Александр Запесоцкий, ректор: «Чья поэзия близка вам по духу? Как относитесь к Есенину? А к современным поэтам?»
— По-моему, «Черный человек» Есенина — лучшая русская поэма XX века. Но по духу мне ближе поэзия Хлебникова. И, пожалуй, еще Заболоцкого. Что касается современных поэтов, — совершенно роскошная поэтесса Нина Искренко. Недавно вышла книга ее стихов. К сожалению, посмертно. В Петербурге есть прекрасные поэты: Виктор Кривулин, Александр Кушнер, Елена Шварц…
Записка из зала: «Что думаете о творчестве Довлатова?»
— Да, конечно, я в восторге. Недавно в Перми мне говорят: «Андрей Андреевич, вы должны зимой приехать. Вы же любите снегом обтираться. Мы читали об этом у Довлатова»… У него все вымысел жизни. Вот и это — анекдот из серии: «Пушкин пошел купаться с Лермонтовым»… Зато есть у Довлатова гениальная фраза, которой я, признаться, завидую: «Она читала меню по-еврейски, справа налево». То есть сначала цену читала, потом название блюда.
Записка из зала: «Есть ли у вас мечта?»
— Не забывайте, что я все-таки шестидесятник. А мы об общем деле думаем. Мечтаю, чтобы люди хотя бы полчаса нормально пожили в нашей стране. Даже если это так и останется мечтой.
Наталья Курчанова, факультет культуры, IV курс: «Скажите о ваших главных разочарованиях конца XX века и главных надеждах на век следующий»…

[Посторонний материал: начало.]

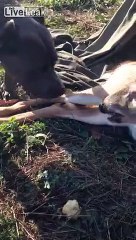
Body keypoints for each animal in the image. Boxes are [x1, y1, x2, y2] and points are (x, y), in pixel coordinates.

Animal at [0, 61, 135, 140]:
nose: (103, 106)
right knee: (64, 96)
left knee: (59, 104)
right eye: (130, 93)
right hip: (100, 93)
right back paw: (6, 110)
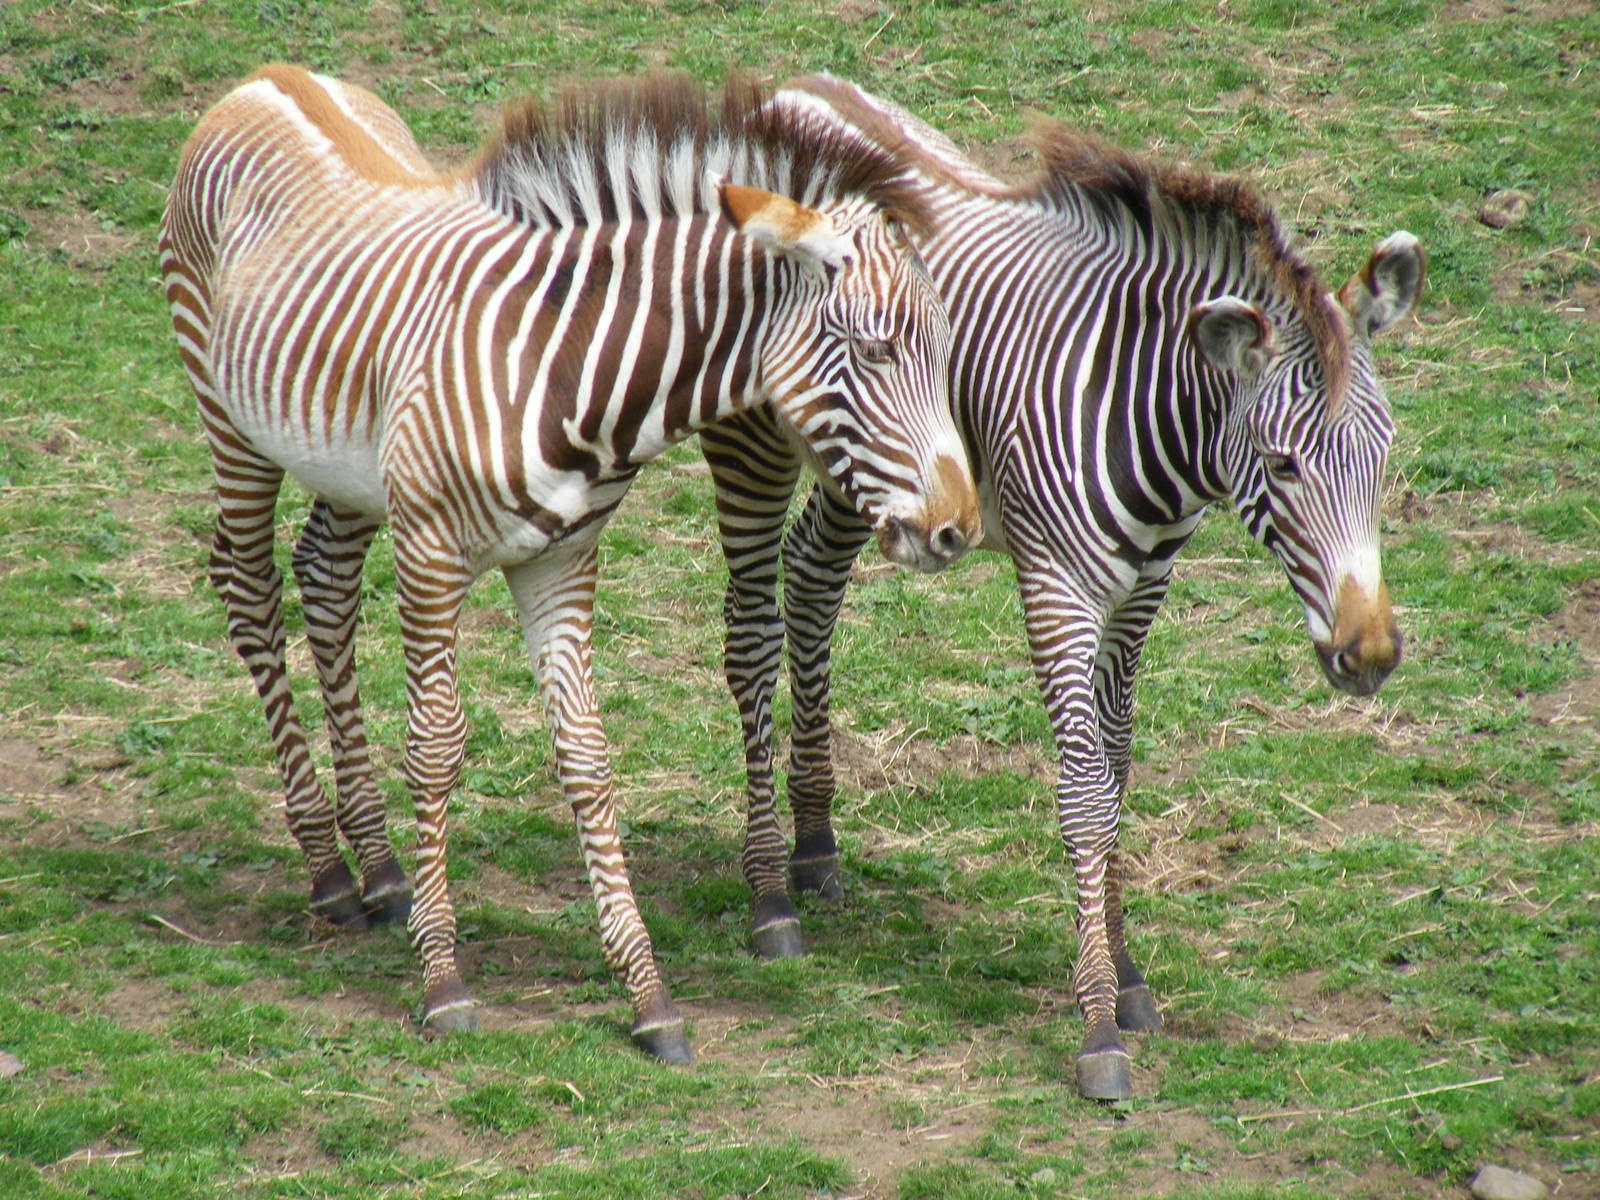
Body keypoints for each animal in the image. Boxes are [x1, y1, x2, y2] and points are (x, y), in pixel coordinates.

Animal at [159, 64, 980, 1064]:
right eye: (874, 349)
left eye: (944, 350)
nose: (958, 528)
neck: (565, 369)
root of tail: (267, 80)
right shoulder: (431, 554)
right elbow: (435, 749)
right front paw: (444, 981)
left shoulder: (562, 559)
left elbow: (587, 757)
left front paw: (649, 996)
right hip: (228, 417)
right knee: (249, 590)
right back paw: (326, 867)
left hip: (348, 466)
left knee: (324, 579)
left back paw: (380, 867)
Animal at [700, 75, 1423, 1099]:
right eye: (1282, 465)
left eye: (1385, 450)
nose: (1371, 654)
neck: (1151, 423)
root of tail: (788, 88)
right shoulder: (1057, 590)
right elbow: (1083, 792)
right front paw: (1097, 1024)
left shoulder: (1142, 595)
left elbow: (1117, 775)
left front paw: (1128, 973)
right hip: (756, 439)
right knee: (751, 628)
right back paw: (768, 893)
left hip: (872, 471)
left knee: (810, 579)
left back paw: (814, 846)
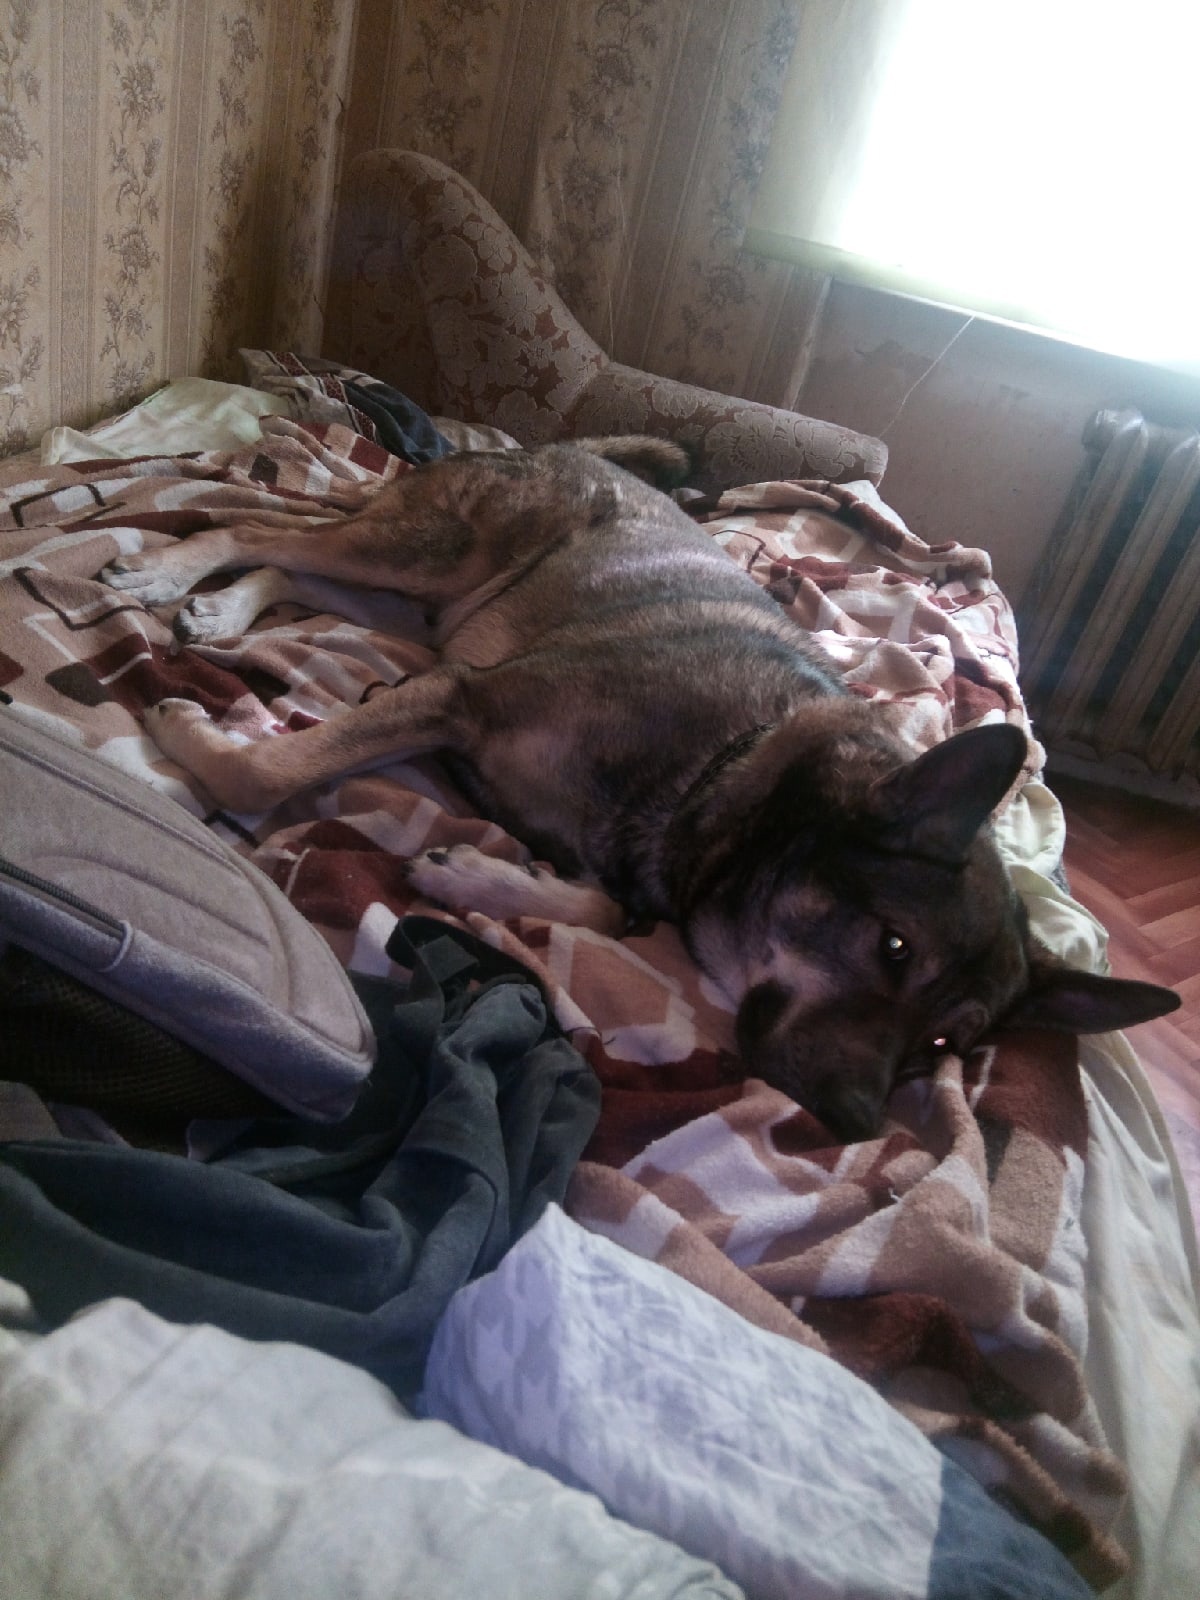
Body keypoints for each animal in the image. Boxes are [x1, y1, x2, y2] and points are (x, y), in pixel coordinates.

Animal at [100, 436, 1180, 1140]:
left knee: (296, 565)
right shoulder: (462, 695)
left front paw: (480, 879)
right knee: (255, 523)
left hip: (420, 596)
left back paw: (221, 605)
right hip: (425, 553)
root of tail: (570, 449)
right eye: (895, 946)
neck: (736, 773)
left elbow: (603, 905)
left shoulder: (485, 731)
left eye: (950, 1039)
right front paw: (192, 733)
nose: (855, 1123)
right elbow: (270, 762)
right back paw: (168, 572)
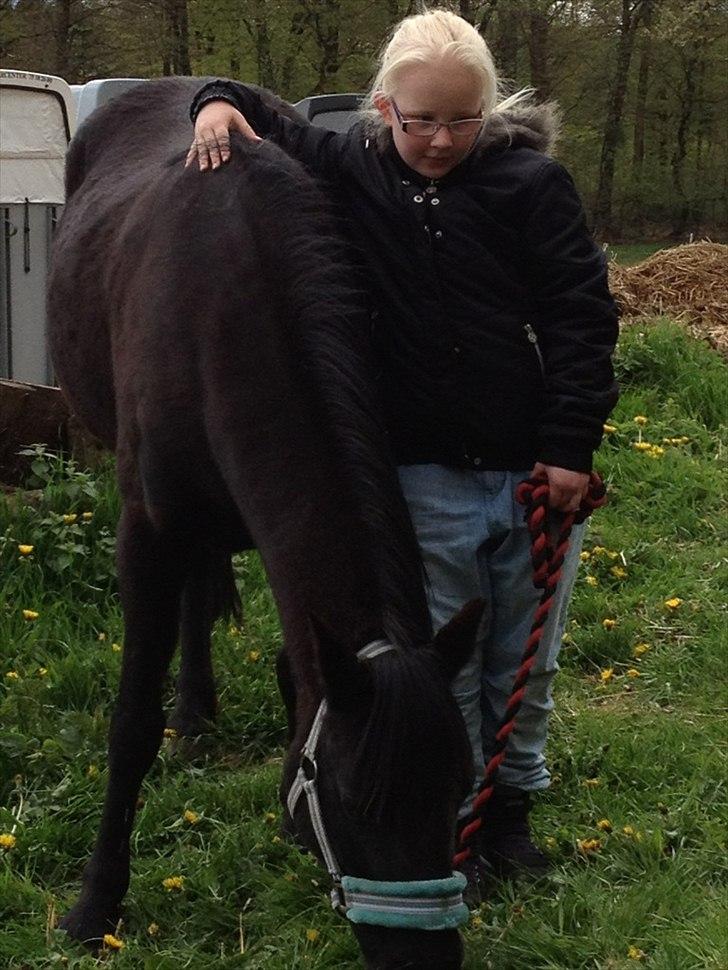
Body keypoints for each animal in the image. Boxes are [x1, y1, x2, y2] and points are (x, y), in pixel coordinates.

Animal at [47, 77, 483, 970]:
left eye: (459, 789)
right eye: (356, 801)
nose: (425, 962)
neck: (227, 300)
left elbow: (296, 662)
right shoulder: (147, 532)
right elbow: (129, 723)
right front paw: (95, 903)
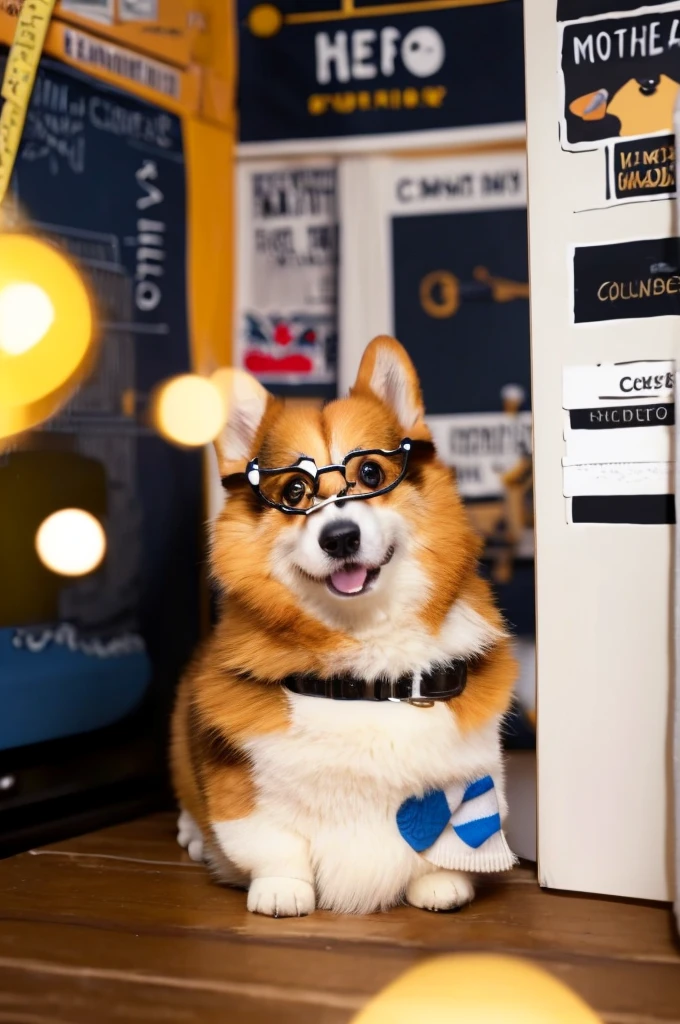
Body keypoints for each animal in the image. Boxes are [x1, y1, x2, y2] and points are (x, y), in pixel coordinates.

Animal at [170, 337, 516, 921]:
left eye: (372, 474)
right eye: (293, 492)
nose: (339, 538)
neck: (366, 658)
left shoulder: (471, 769)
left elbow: (444, 844)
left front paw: (440, 882)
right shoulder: (245, 792)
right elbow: (271, 842)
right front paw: (281, 890)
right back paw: (194, 838)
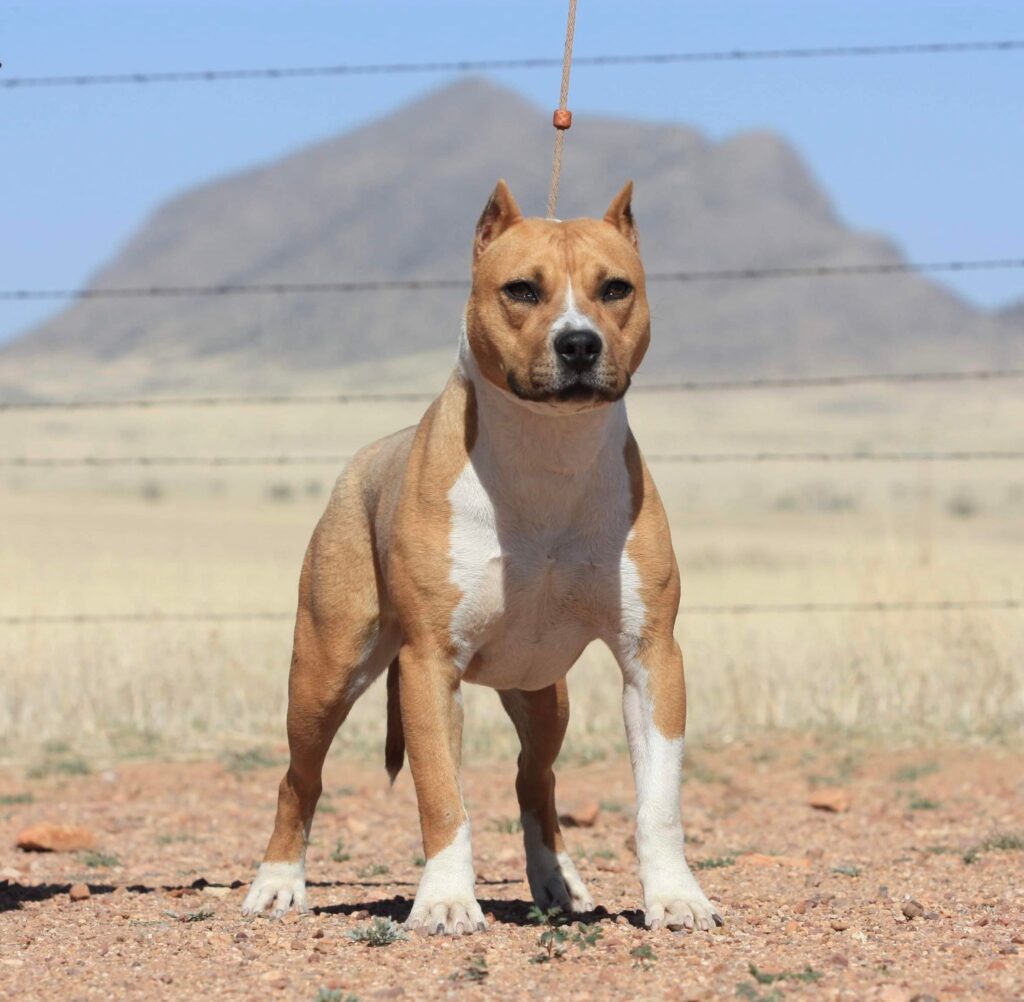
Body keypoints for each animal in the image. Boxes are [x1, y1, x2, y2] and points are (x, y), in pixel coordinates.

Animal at [239, 182, 720, 941]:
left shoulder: (651, 655)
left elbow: (659, 802)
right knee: (300, 777)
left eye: (616, 288)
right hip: (324, 672)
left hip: (543, 692)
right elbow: (442, 795)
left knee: (535, 780)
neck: (546, 454)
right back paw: (278, 884)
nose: (578, 343)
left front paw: (676, 896)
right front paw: (443, 901)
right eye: (521, 289)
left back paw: (557, 881)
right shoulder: (429, 664)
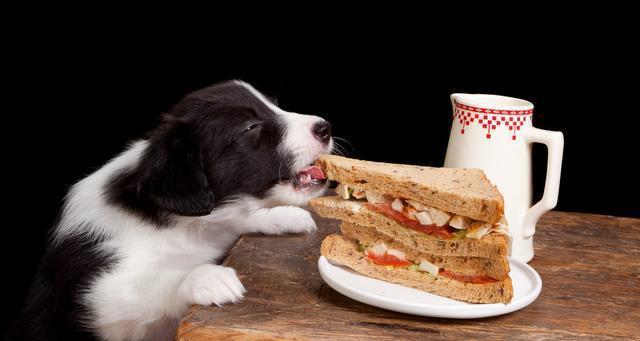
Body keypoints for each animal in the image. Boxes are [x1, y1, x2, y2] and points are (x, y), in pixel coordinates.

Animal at [7, 80, 332, 340]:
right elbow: (145, 284)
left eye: (275, 105)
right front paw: (205, 277)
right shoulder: (93, 296)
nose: (325, 128)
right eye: (250, 127)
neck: (181, 226)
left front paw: (281, 215)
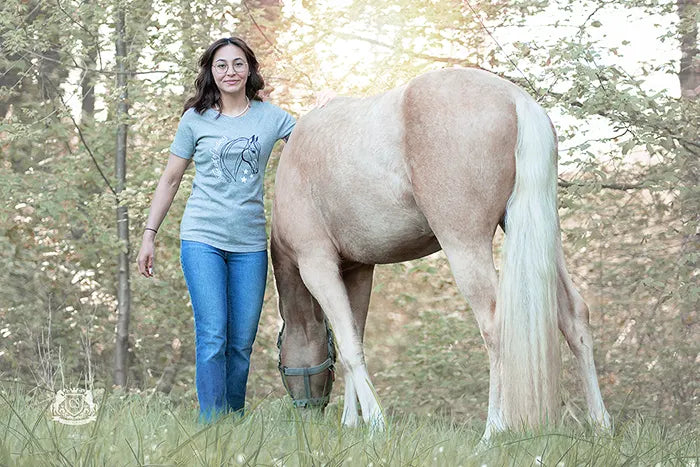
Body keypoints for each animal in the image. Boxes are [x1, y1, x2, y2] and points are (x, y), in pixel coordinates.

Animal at [271, 67, 611, 440]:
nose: (306, 413)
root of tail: (516, 99)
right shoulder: (357, 270)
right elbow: (355, 340)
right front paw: (352, 423)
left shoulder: (317, 266)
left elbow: (348, 348)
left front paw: (375, 423)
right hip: (539, 236)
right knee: (573, 314)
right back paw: (600, 423)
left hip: (464, 246)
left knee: (495, 326)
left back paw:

— Разочарований, конечно, много, главное, мы решили, что, если объявим в нашей России свободу, — все сразу будет в порядке. Но, кроме свободы, оказалось, полез криминал. Я думаю, все это еще изменится. Век-то большой… А в XX веке было и прекрасное. У меня есть такие строчки: «Вот и сгорел в виде спутников, кровушки нашей отведав, век гениальных преступников и гениальных поэтов».